Sisyphus’s task describes a torture imposed by the gods of constantly returning to what, for Sisyphus is a meaningless and unending task. This lack of meaning or purpose, or connection to something greater than ourselves, leads to the despair we’re more and more familiar with in current times. As the world goes through transformation that seems to tighten the noose on our options, we easily slip into this hopelessness and depression that can lead to suicide, or to trudging through life as if already dead, giving up, not caring. This is the energy of the Death Mother archetype at work. She sucks the life and vitality out of everything and leaves us walking through a wasteland. Which is why sanctuary and the experiences I’ve presented earlier are so valuable. They bring us out of monotony of repetition into a connectedness that kindles aliveness and compassion.
Speaking of the Death Mother archetype, my colleague Dr Brooke Laufer and I will be co-presenting an online workshop in August on difficult choices of motherhood, bringing together our research and experience to discuss abortion, abandonment, adoption and infanticide within a social, historical, political and depth-psychological context that will include understanding the split view of motherhood in patriarchal consciousness, and the reality of experiences of the interrupted mother-child line for both mothers and children. Although it’s about mothers, I’ll be talking about the effects on the child, based on my book and PhD research. Brooke’s excellent book on maternal infanticide will be available in Sept/Oct this year.
Here’s the workshop link.
Alchemical journalling
Contemplate how you create and/or experience sanctuary in your life.

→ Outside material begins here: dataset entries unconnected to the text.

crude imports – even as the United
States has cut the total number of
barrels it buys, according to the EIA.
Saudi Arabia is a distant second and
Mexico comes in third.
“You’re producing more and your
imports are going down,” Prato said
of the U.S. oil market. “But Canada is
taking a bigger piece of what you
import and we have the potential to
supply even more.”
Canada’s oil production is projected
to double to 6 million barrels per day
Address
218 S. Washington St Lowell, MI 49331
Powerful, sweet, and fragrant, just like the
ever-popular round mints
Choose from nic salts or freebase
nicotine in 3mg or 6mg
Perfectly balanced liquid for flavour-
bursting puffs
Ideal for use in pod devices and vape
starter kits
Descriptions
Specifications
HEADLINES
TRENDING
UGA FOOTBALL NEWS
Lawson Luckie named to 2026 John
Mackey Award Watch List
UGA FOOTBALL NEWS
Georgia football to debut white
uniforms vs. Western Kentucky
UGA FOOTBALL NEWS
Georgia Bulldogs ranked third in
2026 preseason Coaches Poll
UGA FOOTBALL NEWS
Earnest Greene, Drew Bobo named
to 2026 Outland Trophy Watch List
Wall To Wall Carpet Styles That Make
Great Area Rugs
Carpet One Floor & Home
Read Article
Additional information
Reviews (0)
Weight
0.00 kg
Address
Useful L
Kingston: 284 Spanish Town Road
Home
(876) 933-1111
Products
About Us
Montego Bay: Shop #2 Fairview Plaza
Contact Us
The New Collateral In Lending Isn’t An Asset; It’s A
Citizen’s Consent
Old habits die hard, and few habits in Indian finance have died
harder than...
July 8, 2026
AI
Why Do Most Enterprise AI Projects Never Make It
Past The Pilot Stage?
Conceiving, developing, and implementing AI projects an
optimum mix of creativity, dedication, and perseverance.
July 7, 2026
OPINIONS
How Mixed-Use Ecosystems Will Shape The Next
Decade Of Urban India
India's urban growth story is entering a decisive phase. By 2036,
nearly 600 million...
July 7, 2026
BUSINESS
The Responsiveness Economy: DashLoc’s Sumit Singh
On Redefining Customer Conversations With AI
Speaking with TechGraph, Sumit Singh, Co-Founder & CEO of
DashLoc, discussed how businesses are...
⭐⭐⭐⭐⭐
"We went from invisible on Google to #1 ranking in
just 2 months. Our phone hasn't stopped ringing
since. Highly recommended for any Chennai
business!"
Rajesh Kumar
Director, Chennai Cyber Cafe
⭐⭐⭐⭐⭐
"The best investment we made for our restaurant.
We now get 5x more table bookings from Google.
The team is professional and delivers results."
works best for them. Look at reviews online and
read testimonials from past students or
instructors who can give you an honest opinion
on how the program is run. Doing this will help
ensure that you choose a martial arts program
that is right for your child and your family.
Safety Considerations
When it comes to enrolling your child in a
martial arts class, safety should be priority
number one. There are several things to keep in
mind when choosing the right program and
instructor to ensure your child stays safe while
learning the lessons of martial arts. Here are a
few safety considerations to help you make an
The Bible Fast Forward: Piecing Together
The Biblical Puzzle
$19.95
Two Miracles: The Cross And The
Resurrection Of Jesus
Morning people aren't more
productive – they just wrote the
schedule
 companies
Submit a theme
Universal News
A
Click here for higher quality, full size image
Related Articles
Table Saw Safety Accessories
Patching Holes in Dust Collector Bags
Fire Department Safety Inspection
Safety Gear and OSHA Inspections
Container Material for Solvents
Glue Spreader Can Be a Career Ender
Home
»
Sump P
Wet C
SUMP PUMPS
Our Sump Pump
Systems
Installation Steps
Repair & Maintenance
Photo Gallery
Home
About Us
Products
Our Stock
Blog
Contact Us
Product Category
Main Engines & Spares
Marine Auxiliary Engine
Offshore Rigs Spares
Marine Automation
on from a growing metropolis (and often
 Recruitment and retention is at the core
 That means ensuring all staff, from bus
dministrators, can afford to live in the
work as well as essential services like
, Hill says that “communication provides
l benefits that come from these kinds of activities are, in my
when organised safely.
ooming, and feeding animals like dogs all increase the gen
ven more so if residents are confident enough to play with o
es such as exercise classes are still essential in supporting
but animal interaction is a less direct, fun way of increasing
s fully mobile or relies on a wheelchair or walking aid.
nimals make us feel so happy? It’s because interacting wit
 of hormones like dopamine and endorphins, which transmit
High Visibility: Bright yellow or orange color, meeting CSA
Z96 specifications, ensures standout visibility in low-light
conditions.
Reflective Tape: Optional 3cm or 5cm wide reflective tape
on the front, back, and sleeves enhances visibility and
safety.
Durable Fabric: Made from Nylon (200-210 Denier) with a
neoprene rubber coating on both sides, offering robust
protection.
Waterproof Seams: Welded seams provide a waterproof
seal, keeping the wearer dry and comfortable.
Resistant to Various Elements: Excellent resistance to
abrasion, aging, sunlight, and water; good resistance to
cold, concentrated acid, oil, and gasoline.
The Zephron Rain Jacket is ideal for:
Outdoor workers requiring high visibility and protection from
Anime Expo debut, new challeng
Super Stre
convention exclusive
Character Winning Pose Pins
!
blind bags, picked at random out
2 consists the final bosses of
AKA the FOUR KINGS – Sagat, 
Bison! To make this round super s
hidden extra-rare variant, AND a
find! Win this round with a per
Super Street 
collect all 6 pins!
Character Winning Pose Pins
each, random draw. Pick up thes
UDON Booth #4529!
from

What makes life meaningful for you? And if it’s not, how could you experiment with finding meaning in everyday life?
How is your journal a sanctuary and how might you make it a sacred container for the meaning you make of your self and your experiences?
With you on the journey, Violet
Rick Hanson (2020). Neurodharma: 7 steps to highest happiness. (Penguin/Random House).
Christine Downing.(1987). The Goddess: mythological images of the feminine. (Crossroad).
Albert Camus: (2005). The myth of Sisyphus (Penguin).
Brooke Laufer (2024) Uncovering the act of maternal infanticide from a psychological, political, and Jungian perspective.(Routledge). Available Sept/Oct.
Violet Sherwood (2021). Haunted: The death mother archetype (Chiron).